BEGIN Record extracts
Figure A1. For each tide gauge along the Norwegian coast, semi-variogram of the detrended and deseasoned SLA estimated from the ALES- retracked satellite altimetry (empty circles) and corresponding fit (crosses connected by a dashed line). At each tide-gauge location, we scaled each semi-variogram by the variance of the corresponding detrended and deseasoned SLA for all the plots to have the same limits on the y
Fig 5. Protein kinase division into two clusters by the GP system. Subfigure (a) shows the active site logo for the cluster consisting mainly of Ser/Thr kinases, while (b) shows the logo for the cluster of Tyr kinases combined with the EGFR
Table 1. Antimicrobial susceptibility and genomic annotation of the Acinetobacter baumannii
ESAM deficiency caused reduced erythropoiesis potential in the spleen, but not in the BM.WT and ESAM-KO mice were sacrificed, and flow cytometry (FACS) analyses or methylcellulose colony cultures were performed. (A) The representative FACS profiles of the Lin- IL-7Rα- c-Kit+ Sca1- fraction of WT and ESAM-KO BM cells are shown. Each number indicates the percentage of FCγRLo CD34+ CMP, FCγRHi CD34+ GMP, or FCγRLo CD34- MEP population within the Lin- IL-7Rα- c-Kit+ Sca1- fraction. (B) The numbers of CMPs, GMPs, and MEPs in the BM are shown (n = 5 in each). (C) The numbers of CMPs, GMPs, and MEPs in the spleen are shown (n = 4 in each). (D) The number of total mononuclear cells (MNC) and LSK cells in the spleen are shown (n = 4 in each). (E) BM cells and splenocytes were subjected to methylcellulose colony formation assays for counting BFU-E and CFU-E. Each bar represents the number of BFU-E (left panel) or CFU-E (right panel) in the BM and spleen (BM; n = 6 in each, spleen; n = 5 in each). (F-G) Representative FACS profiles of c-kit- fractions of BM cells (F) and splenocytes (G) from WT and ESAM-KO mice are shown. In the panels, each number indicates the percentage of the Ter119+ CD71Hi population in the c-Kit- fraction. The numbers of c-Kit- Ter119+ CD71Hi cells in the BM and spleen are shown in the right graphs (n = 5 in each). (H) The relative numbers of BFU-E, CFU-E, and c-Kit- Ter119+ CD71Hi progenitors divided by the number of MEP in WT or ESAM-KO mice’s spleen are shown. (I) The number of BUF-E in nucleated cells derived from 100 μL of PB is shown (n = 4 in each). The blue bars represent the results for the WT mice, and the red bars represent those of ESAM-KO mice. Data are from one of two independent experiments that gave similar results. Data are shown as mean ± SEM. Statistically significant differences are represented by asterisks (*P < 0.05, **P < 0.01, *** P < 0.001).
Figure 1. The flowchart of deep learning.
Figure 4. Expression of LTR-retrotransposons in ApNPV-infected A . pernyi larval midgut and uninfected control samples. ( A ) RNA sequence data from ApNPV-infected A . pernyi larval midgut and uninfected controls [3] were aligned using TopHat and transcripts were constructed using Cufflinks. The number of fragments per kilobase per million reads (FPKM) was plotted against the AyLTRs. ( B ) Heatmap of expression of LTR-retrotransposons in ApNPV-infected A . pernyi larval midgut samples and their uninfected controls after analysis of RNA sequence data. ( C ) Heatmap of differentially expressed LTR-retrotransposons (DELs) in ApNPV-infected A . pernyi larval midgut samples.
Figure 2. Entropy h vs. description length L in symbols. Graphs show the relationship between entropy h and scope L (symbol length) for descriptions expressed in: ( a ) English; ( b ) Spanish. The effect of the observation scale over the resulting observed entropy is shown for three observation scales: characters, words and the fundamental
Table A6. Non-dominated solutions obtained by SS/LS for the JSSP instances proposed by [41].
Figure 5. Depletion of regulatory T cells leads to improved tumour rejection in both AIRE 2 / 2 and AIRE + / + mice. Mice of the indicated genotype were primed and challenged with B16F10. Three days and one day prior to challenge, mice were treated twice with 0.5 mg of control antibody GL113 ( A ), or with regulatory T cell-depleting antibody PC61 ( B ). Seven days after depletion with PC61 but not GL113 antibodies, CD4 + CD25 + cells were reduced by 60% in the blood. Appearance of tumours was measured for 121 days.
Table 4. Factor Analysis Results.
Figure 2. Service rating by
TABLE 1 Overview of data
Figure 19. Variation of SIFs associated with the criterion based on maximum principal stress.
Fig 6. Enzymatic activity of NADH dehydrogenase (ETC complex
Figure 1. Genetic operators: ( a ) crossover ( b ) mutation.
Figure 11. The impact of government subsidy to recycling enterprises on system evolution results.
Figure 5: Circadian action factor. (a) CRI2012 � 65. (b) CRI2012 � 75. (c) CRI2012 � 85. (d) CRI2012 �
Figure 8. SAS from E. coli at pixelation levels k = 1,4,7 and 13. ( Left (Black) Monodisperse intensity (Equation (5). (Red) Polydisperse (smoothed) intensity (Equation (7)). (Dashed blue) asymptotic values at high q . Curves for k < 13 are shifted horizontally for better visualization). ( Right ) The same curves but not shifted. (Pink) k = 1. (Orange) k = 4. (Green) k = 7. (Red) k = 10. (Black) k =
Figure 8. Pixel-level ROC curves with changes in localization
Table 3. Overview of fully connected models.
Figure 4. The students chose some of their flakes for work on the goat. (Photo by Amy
END Record extracts
Problem: Identify the lines in the entries above that contain "system", then copy them out.

Output:
Fig 5. Protein kinase division into two clusters by the GP system. Subfigure (a) shows the active site logo for the cluster consisting mainly of Ser/Thr kinases, while (b) shows the logo for the cluster of Tyr kinases combined with the EGFR
Figure 11. The impact of government subsidy to recycling enterprises on system evolution results.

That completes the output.